*WHAT NEEDS TO BE DONE*. Copy out every one of the records below word for word, leaving out the pictures.

━━━━━━━━

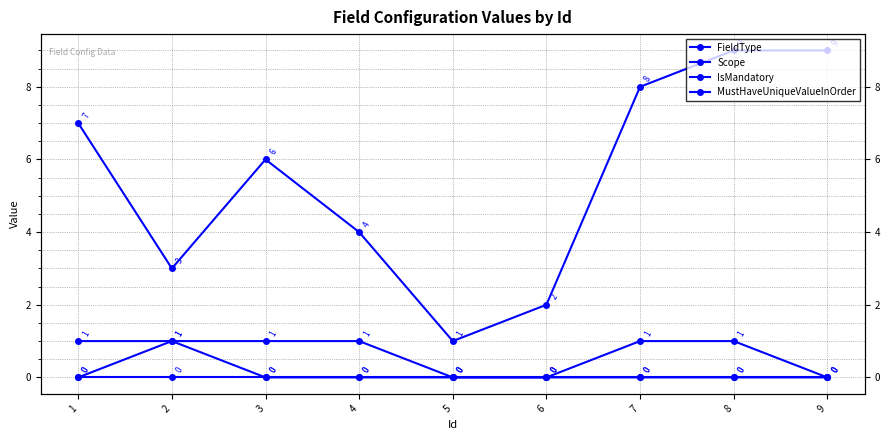

Where is the first local maximum for FieldType?

3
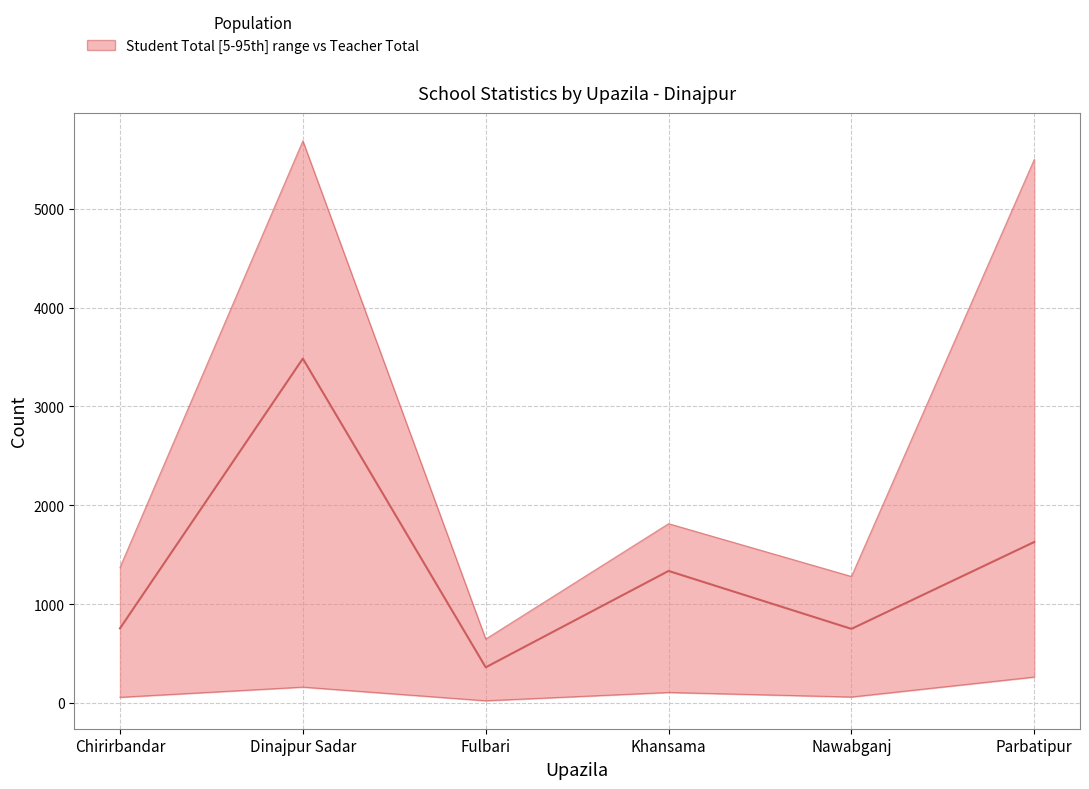

Where is the first local maximum?

Dinajpur Sadar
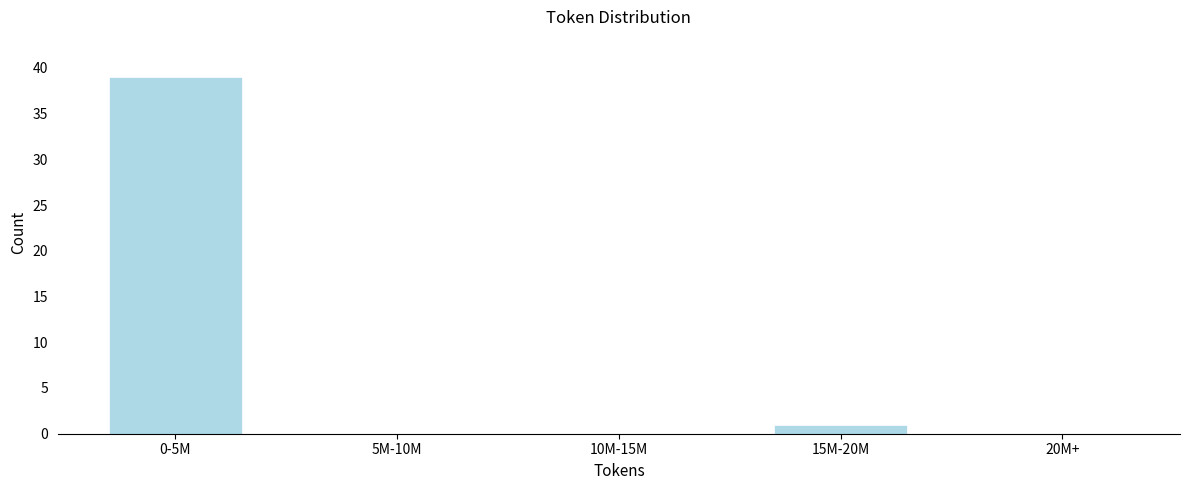

Reading right to left, list all the values displayed in this chart.

20M+=0	15M-20M=1	10M-15M=0	5M-10M=0	0-5M=39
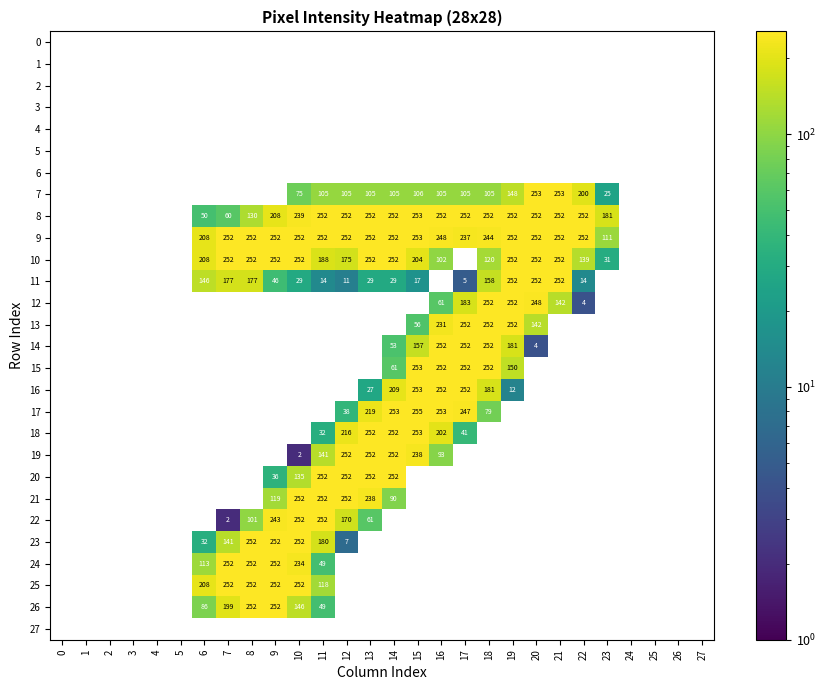

What is the minimum value shown in the chart?

2.0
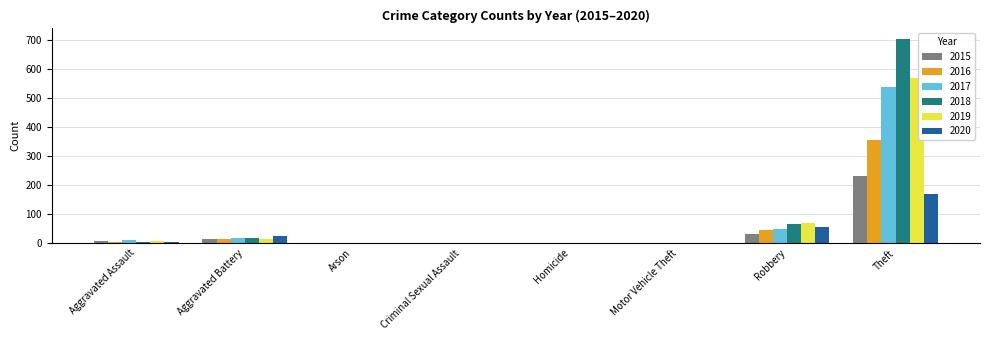

Is the value of 2017 at Aggravated Assault greater than the value of 2018 at Robbery?

No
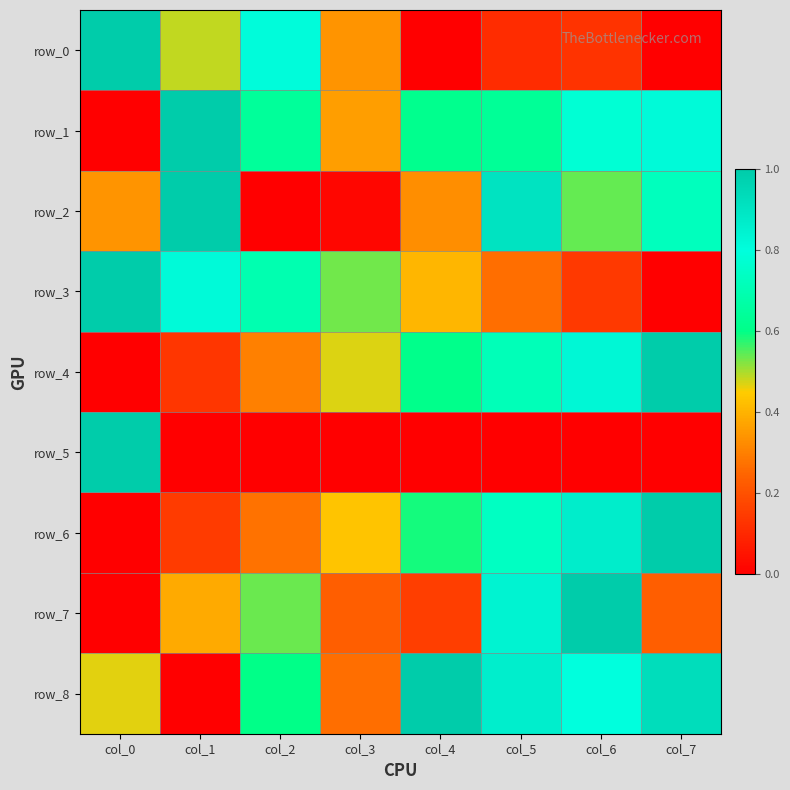

Count the number of categories in the chart.

8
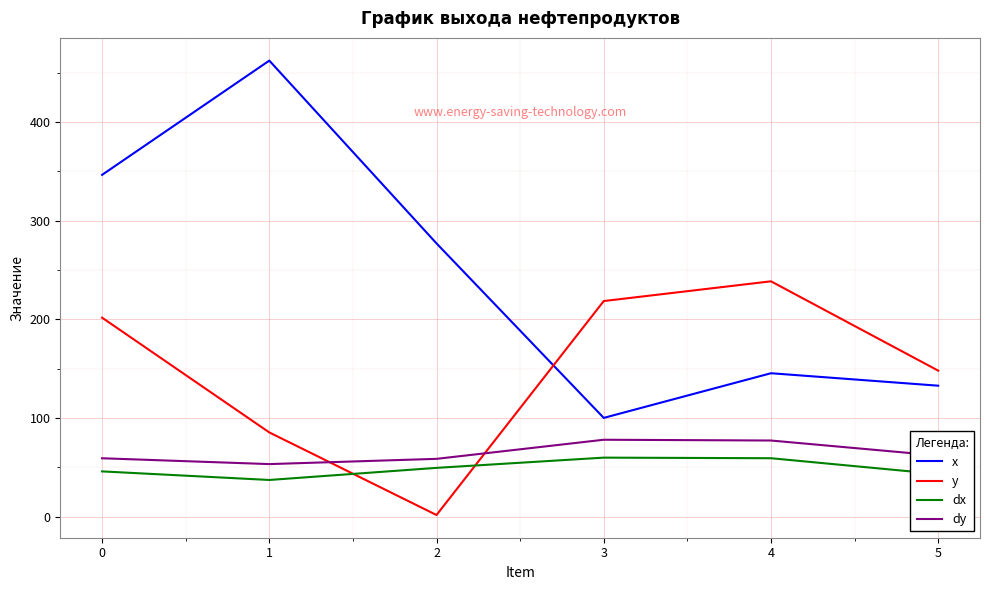

Is the value of x at 1 greater than the value of y at 2?

Yes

━━━━━━━━

*SOLUTION TO THE EXERCISE*.
Where is the first local maximum for FieldType?

3

Where is the first local maximum?

Dinajpur Sadar

Reading right to left, list all the values displayed in this chart.

20M+=0	15M-20M=1	10M-15M=0	5M-10M=0	0-5M=39

What is the minimum value shown in the chart?

2.0

Is the value of 2017 at Aggravated Assault greater than the value of 2018 at Robbery?

No

Count the number of categories in the chart.

8

Is the value of x at 1 greater than the value of y at 2?

Yes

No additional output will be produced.